* _WHAT NEEDS TO BE DONE_
Among the records below, find each line containing the word "assign" and copy it.

* _LISTED ENTRIES_
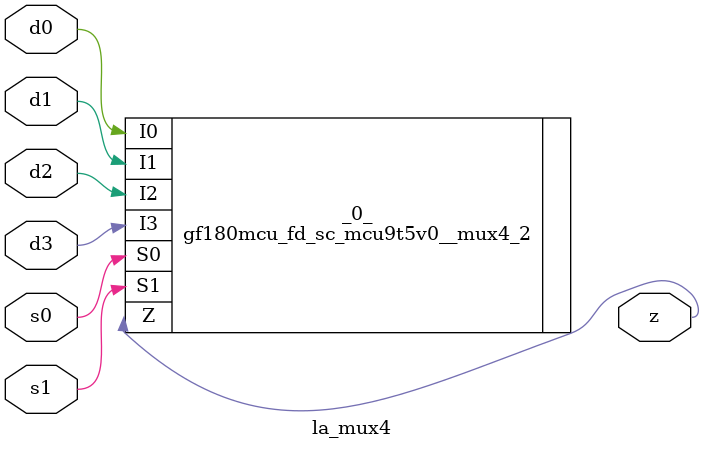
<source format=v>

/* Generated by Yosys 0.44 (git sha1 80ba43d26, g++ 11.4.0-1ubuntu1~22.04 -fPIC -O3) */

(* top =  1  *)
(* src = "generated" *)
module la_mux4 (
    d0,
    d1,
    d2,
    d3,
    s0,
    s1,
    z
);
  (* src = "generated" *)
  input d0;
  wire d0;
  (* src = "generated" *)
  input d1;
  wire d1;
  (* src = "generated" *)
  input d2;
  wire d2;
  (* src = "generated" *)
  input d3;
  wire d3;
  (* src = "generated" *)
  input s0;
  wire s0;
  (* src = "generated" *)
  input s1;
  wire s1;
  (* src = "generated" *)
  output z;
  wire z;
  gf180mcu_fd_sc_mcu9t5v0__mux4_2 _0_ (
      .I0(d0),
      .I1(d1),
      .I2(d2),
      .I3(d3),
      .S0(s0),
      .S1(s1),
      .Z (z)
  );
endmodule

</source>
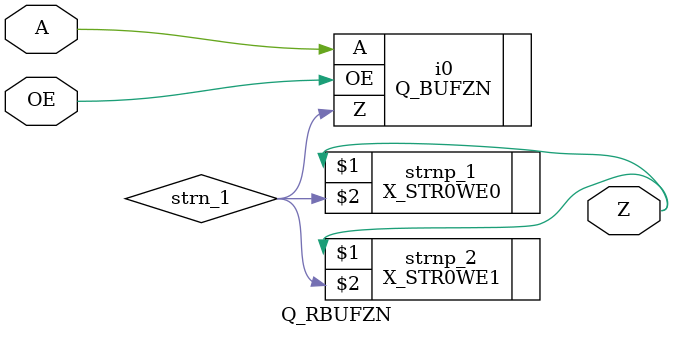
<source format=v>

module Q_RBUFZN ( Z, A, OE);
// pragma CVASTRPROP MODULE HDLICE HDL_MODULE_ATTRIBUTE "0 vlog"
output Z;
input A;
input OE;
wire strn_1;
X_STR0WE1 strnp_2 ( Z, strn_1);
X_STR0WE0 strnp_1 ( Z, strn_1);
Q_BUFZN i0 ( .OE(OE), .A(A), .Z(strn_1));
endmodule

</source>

==

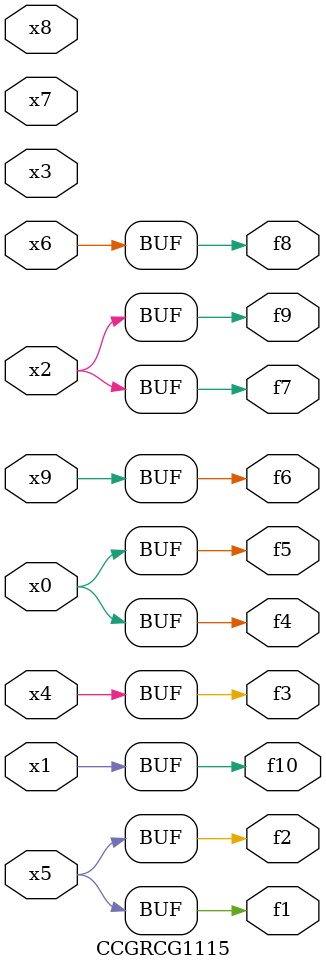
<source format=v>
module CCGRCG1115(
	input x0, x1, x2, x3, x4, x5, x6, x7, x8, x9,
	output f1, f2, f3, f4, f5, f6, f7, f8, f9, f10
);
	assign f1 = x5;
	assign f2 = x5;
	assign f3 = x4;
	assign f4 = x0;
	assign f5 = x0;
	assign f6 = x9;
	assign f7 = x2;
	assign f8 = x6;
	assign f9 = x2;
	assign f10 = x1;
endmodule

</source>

* _YOUR SOLUTION_
	assign f1 = x5;
	assign f2 = x5;
	assign f3 = x4;
	assign f4 = x0;
	assign f5 = x0;
	assign f6 = x9;
	assign f7 = x2;
	assign f8 = x6;
	assign f9 = x2;
	assign f10 = x1;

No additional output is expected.